*** Block opens ***

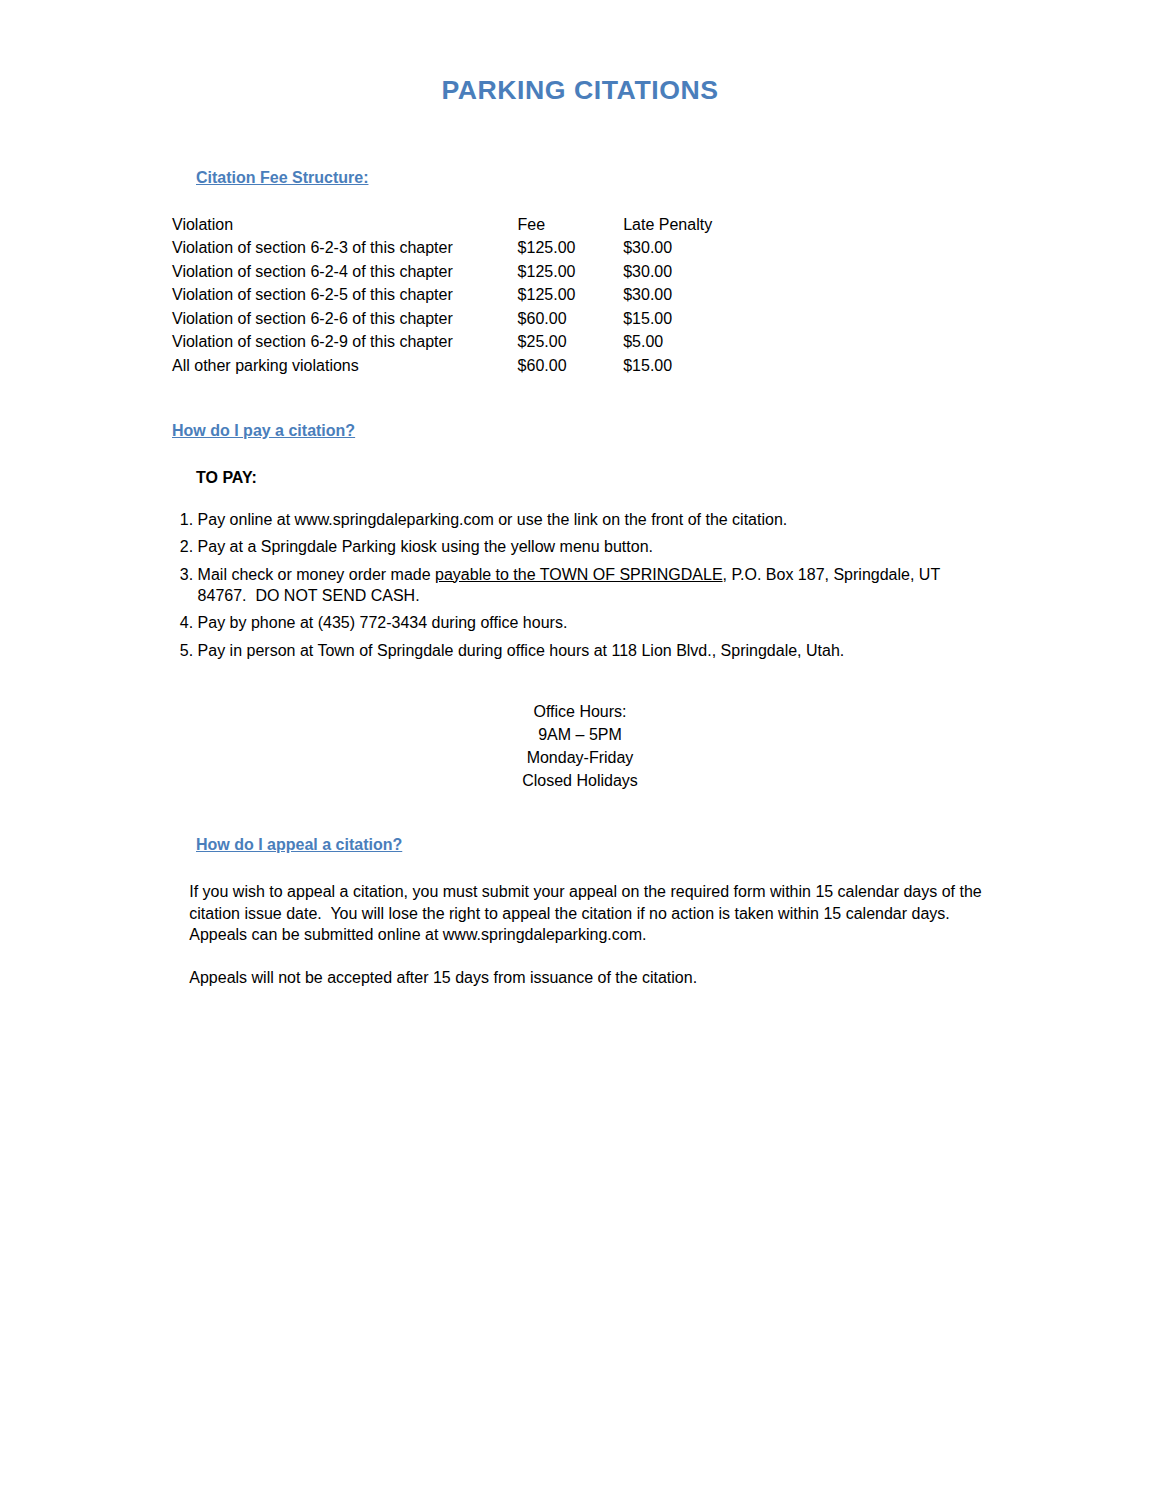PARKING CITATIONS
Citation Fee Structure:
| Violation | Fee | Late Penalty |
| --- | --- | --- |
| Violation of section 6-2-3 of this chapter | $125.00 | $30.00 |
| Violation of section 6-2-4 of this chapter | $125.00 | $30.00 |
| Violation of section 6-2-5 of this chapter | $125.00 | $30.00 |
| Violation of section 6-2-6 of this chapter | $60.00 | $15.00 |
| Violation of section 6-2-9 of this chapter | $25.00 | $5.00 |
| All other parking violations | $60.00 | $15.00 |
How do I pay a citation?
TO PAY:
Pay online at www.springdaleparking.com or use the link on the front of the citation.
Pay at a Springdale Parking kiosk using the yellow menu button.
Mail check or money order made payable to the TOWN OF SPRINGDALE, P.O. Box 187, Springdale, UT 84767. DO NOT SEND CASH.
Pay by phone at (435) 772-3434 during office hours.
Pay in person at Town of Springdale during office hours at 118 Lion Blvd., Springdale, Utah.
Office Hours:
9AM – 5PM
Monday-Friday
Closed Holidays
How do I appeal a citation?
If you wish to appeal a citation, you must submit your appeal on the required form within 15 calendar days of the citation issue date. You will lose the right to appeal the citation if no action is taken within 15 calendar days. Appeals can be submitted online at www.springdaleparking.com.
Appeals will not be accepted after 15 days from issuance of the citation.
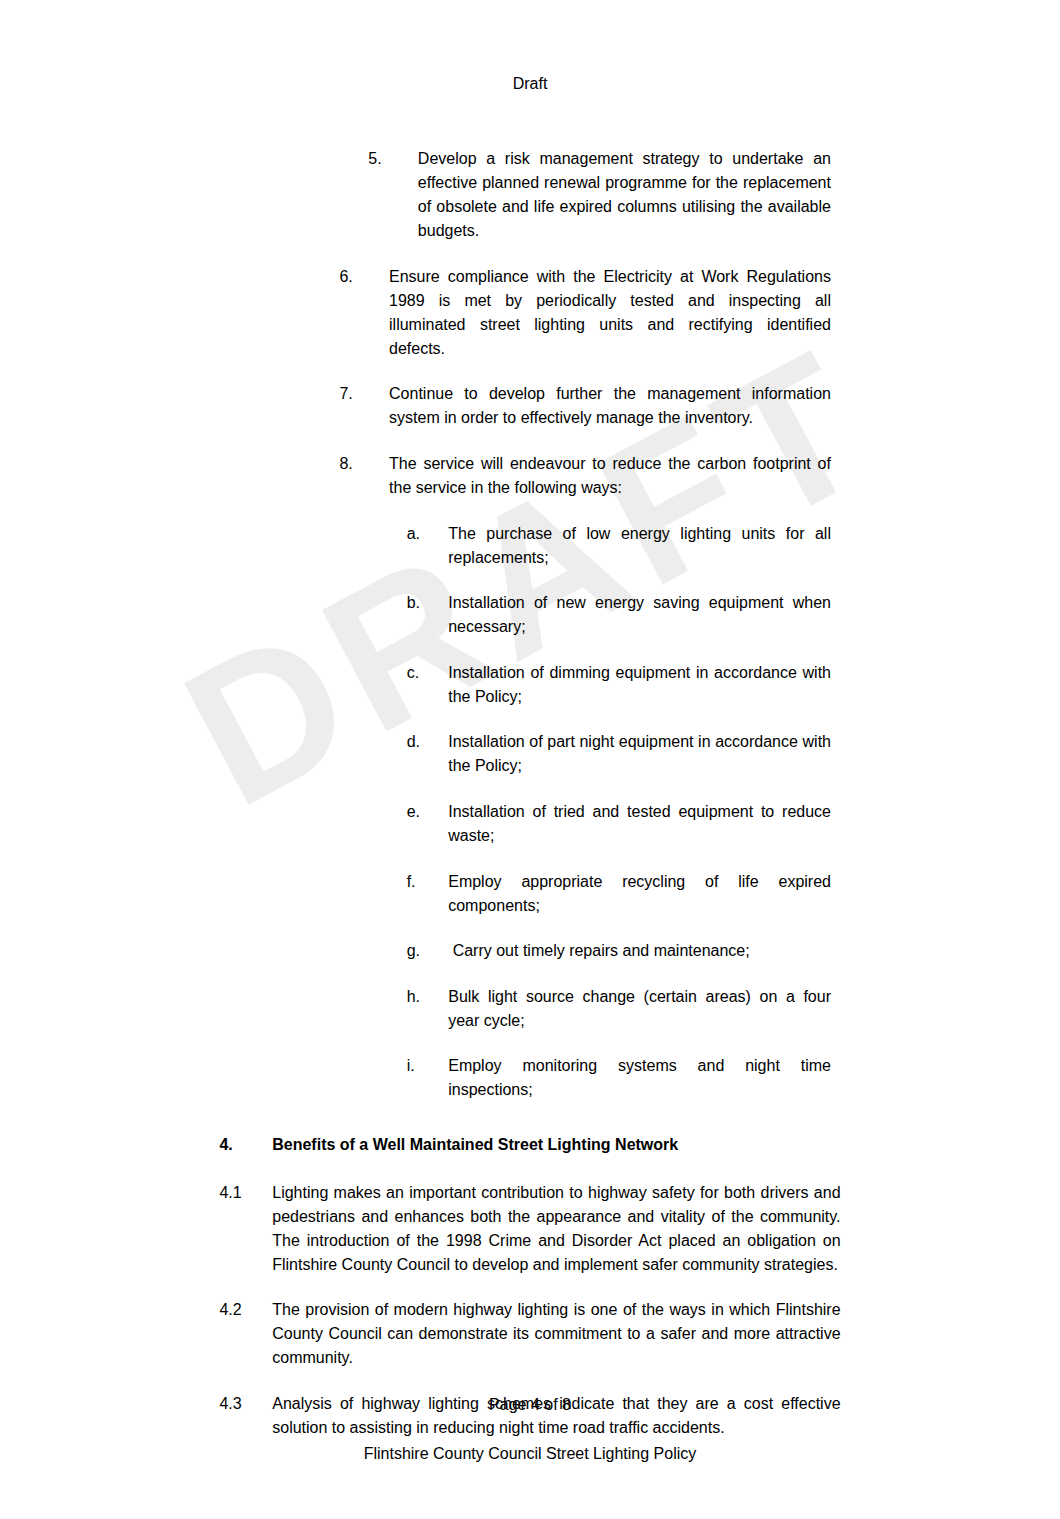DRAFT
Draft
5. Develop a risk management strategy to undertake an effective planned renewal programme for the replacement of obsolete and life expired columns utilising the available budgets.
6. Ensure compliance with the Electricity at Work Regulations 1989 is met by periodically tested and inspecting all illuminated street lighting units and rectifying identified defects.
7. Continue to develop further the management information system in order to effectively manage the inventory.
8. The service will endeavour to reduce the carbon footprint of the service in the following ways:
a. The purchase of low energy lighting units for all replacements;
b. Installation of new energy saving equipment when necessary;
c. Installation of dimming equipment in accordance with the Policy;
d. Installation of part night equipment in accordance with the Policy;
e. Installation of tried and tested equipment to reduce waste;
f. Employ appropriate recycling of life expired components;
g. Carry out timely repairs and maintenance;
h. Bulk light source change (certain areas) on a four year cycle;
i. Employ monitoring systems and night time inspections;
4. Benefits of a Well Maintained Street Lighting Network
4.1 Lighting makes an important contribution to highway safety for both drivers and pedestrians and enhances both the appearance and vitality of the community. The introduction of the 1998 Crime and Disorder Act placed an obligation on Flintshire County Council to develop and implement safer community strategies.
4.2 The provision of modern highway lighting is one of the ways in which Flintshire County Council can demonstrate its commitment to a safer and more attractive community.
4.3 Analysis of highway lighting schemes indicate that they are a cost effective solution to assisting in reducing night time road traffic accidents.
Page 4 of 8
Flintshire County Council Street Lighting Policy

*** Block closes ***

§ Your instructions
How many lines in the records contain the word "life"? Reply with that number only.

§ The answer
2